Dai, who spent 10 months in the prison for supporting the Tiananmen demonstrators, described her cell as about 20 square metres large (215 square feet) and coming "with high ceilings... and even a bathroom", while prison guards treated her with "warmth and care".
"The head of the prison let me put on better clothes before I left," she recalled of one occasion when she was let out to visit a sick relative. "He reminded me of my old school headmaster."
Prisoners can choose their clothes, drink milk for breakfast and eat selections of soups and meat dishes for lunch and dinner, they said.
Some of the jail chefs used to work in one of Beijing's top hotels and prepare food to "ministry chief level", according to a recent report by the Beijing Times.
Information about the prison -- which does not appear on any Chinese maps -- is tightly controlled in China, but a trickle of reports have emerged.
The former Communist Party boss in Shanghai, Chen Liangyu, jailed for graft in 2008, wore a western-style suit and practiced tai chi while incarcerated, Hong Kong media said.
Qincheng was expanded in the last year, with an old wall removed to make room for "pavilions, trees and grass reminiscent of a Chinese garden", the respected financial magazine Caijing reported last month.
The descriptions present a stark contrast with ordinary Chinese jails, where inmates generally share cramped cells, eat basic food and are encouraged to work, sometimes manufacturing goods for export.

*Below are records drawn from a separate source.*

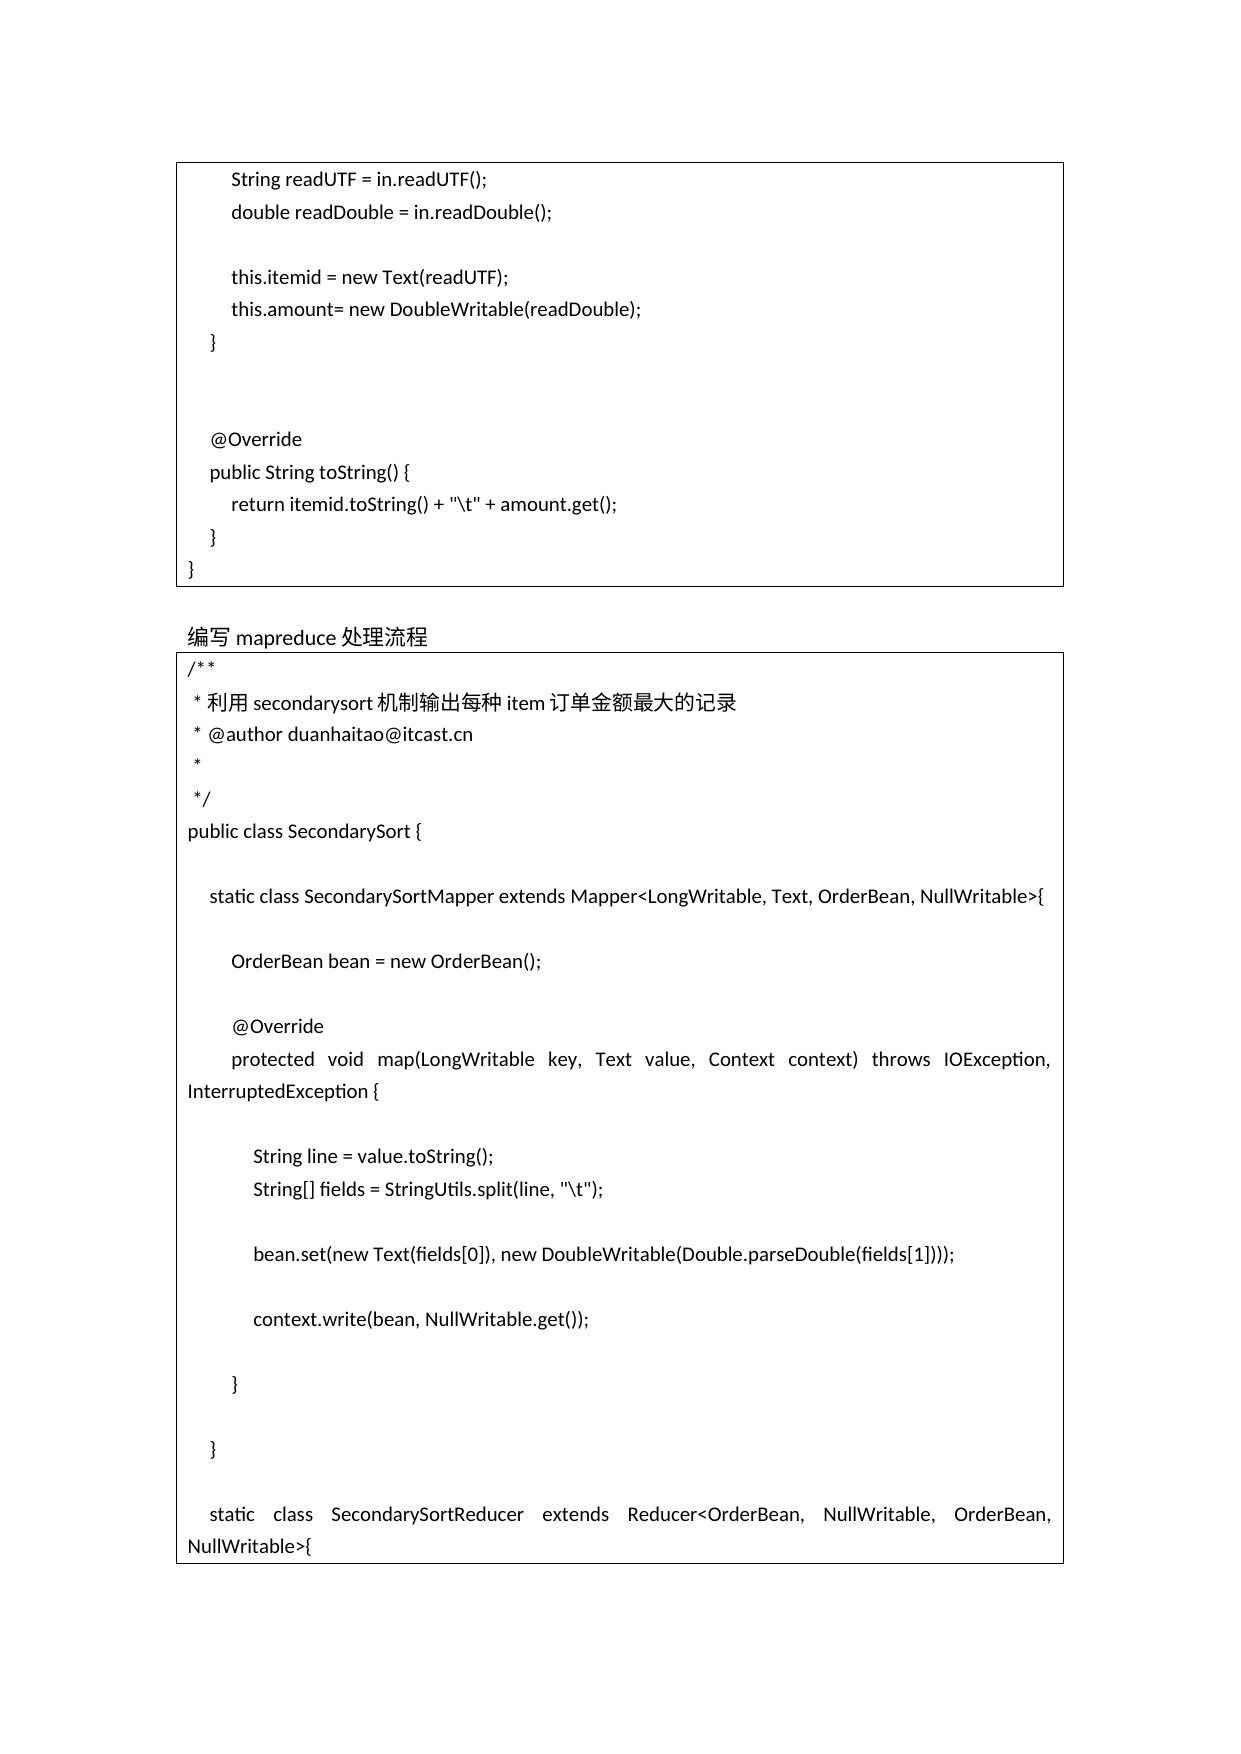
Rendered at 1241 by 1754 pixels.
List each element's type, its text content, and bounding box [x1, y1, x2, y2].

text 编写mapreduce处理流程 [187, 619, 1053, 652]
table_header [177, 163, 1063, 586]
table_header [177, 653, 1063, 1563]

"Qincheng gives the best treatment of any prison in China," said Chen Zeming, an academic blamed by authorities for helping to organise the Tiananmen protests and who spent several months in the facility.

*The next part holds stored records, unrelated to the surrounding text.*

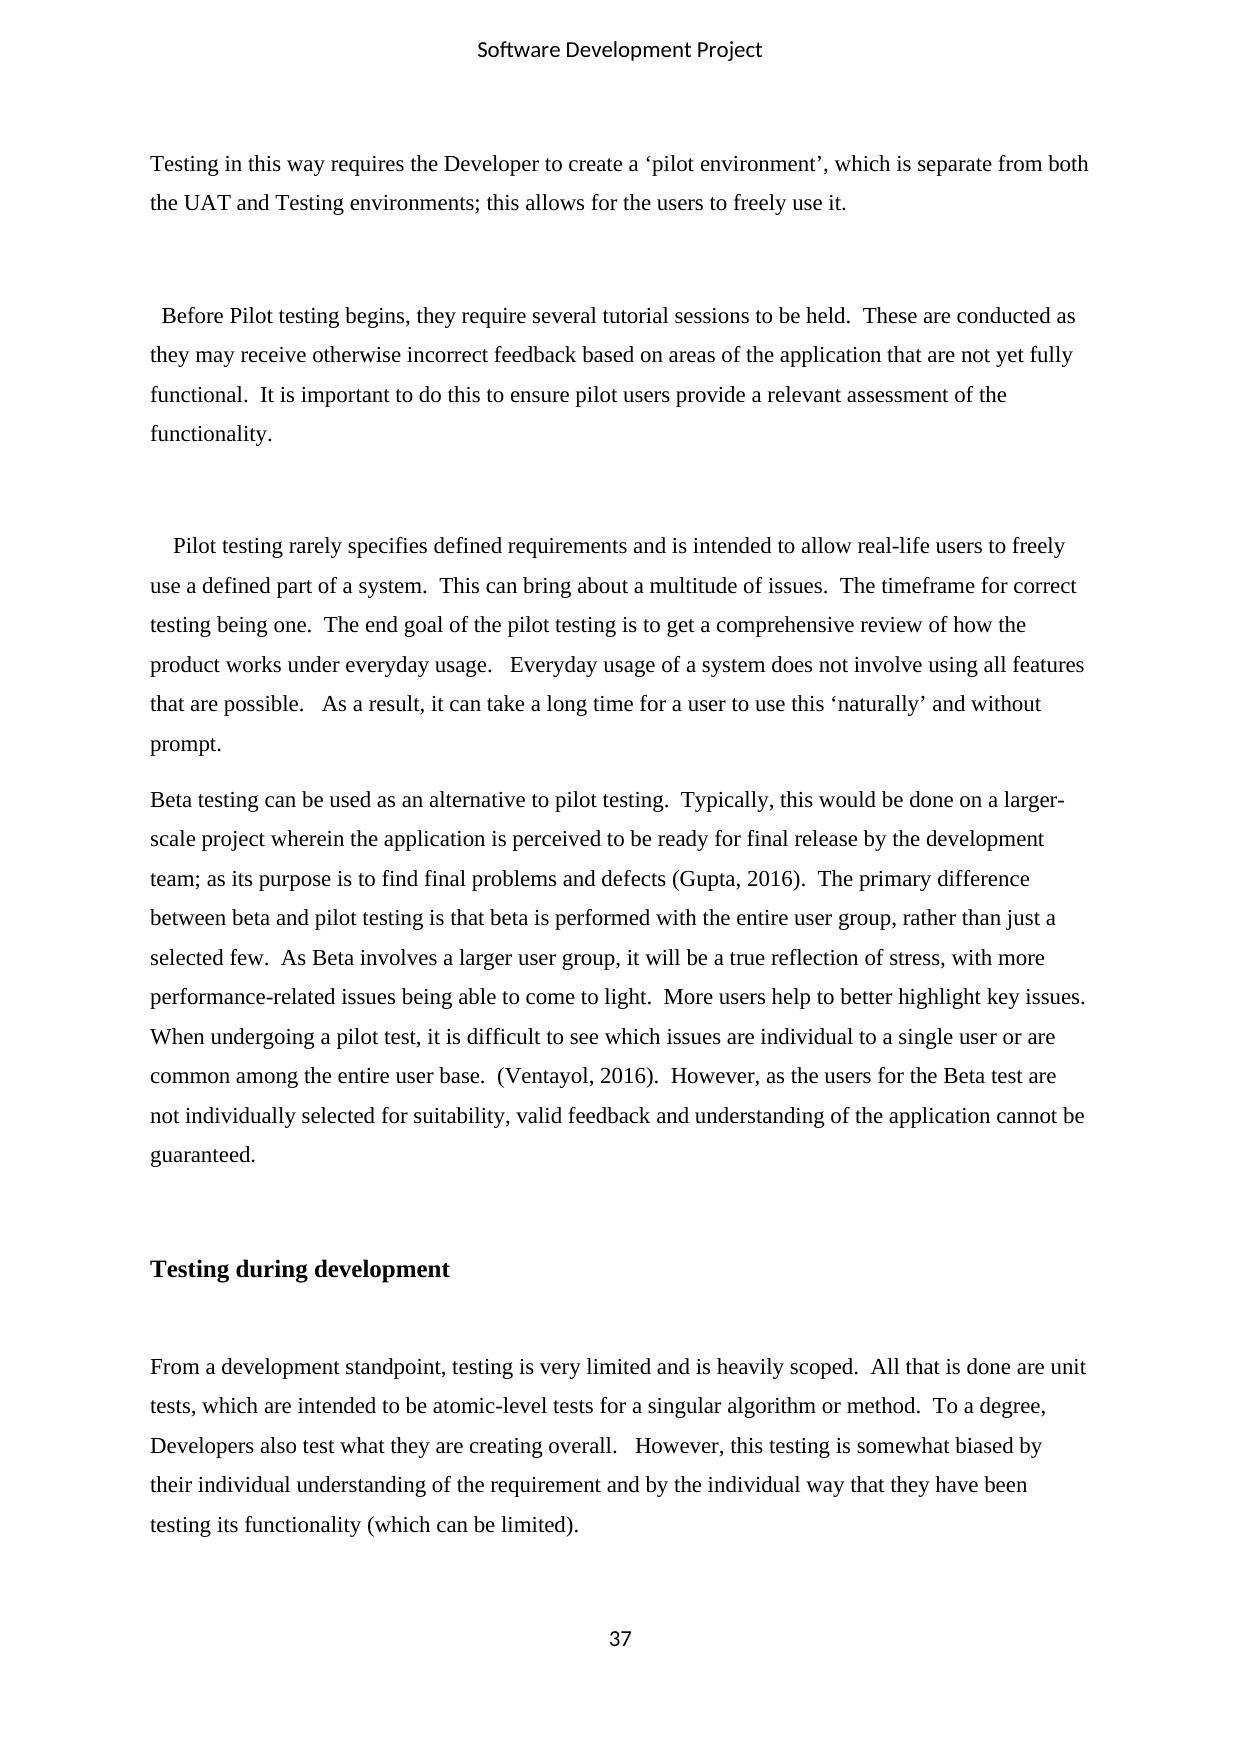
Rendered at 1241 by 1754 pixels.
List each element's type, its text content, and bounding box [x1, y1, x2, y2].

text Before Pilot testing begins, they require several tutorial sessions to be held. These are conducted as they may receive otherwise incorrect feedback based on areas of the application that are not yet fully functional. It is important to do this to ensure pilot users provide a relevant assessment of the functionality. [150, 302, 1090, 447]
text Pilot testing rarely specifies defined requirements and is intended to allow real-life users to freely use a defined part of a system. This can bring about a multitude of issues. The timeframe for correct testing being one. The end goal of the pilot testing is to get a comprehensive review of how the product works under everyday usage. Everyday usage of a system does not involve using all features that are possible. As a result, it can take a long time for a user to use this ‘naturally’ and without prompt. [150, 532, 1090, 756]
subtitle Testing during development [150, 1254, 1090, 1282]
text From a development standpoint, testing is very limited and is heavily scoped. All that is done are unit tests, which are intended to be atomic-level tests for a singular algorithm or method. To a degree, Developers also test what they are creating overall. However, this testing is somewhat biased by their individual understanding of the requirement and by the individual way that they have been testing its functionality (which can be limited). [150, 1353, 1090, 1537]
text Beta testing can be used as an alternative to pilot testing. Typically, this would be done on a larger-scale project wherein the application is perceived to be ready for final release by the development team; as its purpose is to find final problems and defects (Gupta, 2016). The primary difference between beta and pilot testing is that beta is performed with the entire user group, rather than just a selected few. As Beta involves a larger user group, it will be a true reflection of stress, with more performance-related issues being able to come to light. More users help to better highlight key issues. When undergoing a pilot test, it is difficult to see which issues are individual to a single user or are common among the entire user base. (Ventayol, 2016). However, as the users for the Beta test are not individually selected for suitability, valid feedback and understanding of the application cannot be guaranteed. [150, 786, 1090, 1168]
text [150, 150, 1090, 216]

The "Gang of Four", a political faction including former leader Mao Zedong's wife Jiang Qing, were sent to the prison following a high-profile trial in 1981. Prison authorities treated senior Party figures better than the Tiananmen activists, Chen said.

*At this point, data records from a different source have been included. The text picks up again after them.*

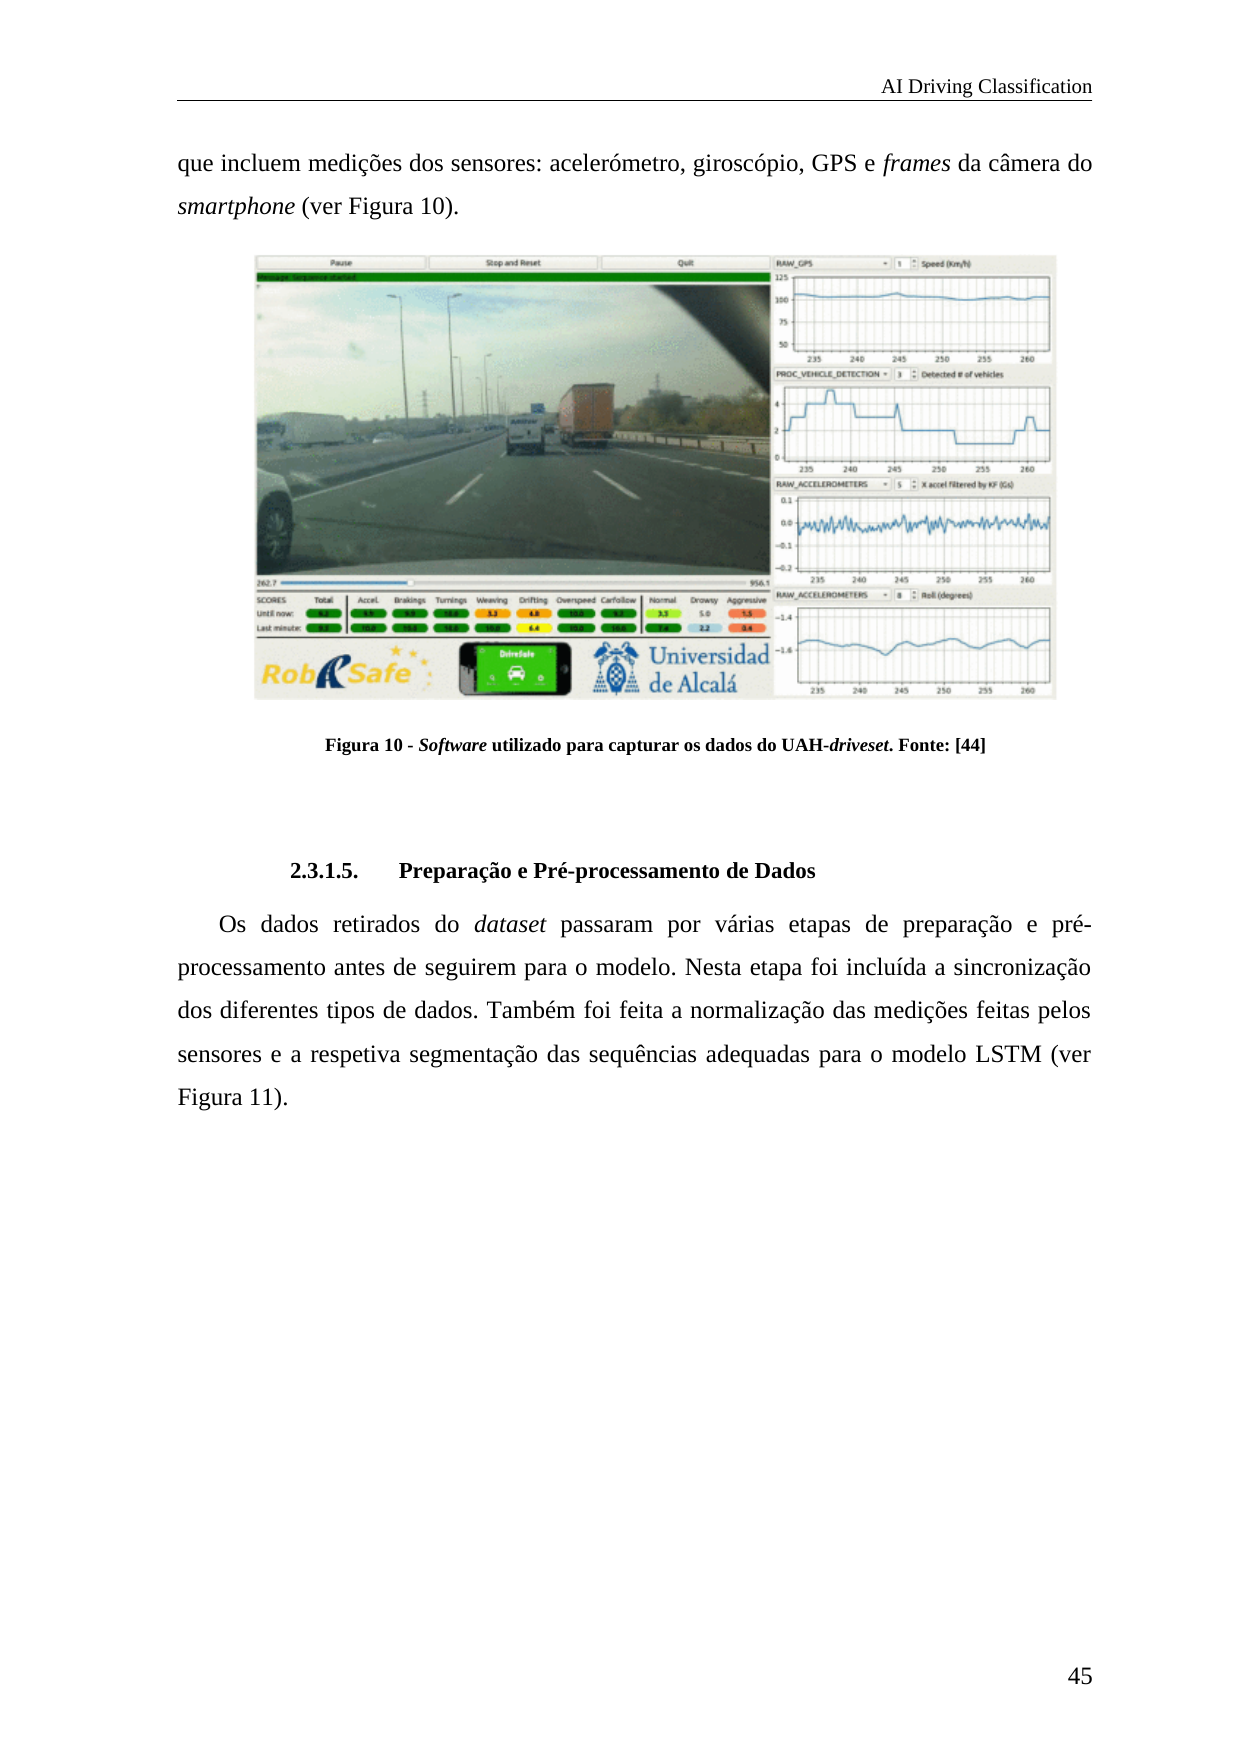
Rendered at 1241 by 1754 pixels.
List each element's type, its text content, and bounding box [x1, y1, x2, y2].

subtitle Preparação e Pré-processamento de Dados [290, 857, 1092, 884]
text Figura 10 - Software utilizado para capturar os dados do UAH-driveset. Fonte: [177, 734, 1092, 756]
text Os dados retirados do dataset passaram por várias etapas de preparação e pré-processamento antes de seguirem para o modelo. Nesta etapa foi incluída a sincronização dos diferentes tipos de dados. Também foi feita a normalização das medições feitas pelos sensores e a respetiva segmentação das sequências adequadas para o modelo LSTM (ver Figura 11). [177, 909, 1092, 1111]
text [177, 148, 1092, 219]
picture [253, 254, 1058, 700]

"Some prisoners were allowed outside to plant vegetables, later I realised one of them was Yao Wenyuan," he said, referring to one of the Gang of Four.
Built in the late 1950s with help from the Soviet Union, Qincheng is the only prison in China to be directly administered by state security, rather than judicial authorities.
"The prison is directly controlled by the Communist Party's central committee," Bao said. "The everyday situation of prisoners is reported directly to them."
Security officials stood outside his room at all hours noting his every change of position, Bao said, while Dai wrote of being constantly monitored.
Bo's status as the son of one of China's most famous revolutionary generals -- and his continued support among the party elite -- would ensure his comfort, the former inmates said.
"Bo Xilai won't be mistreated... he will have long periods to breathe the outside air and to communicate with others," said the academic Chen.
Bao added: "If Bo Xilai wants anything, and the central party agrees, then he will get it. If he wants to dance all day, and the party agrees, he can dance all day."
Top officials detained at Qincheng are often released on medical parole years before the end of their terms, according to reports never officially confirmed, and live out their days under house arrest.
"After two years, they will say (Bo) is ill and he will be released, and will live next to a lake," Bao predicted, "or by the sea".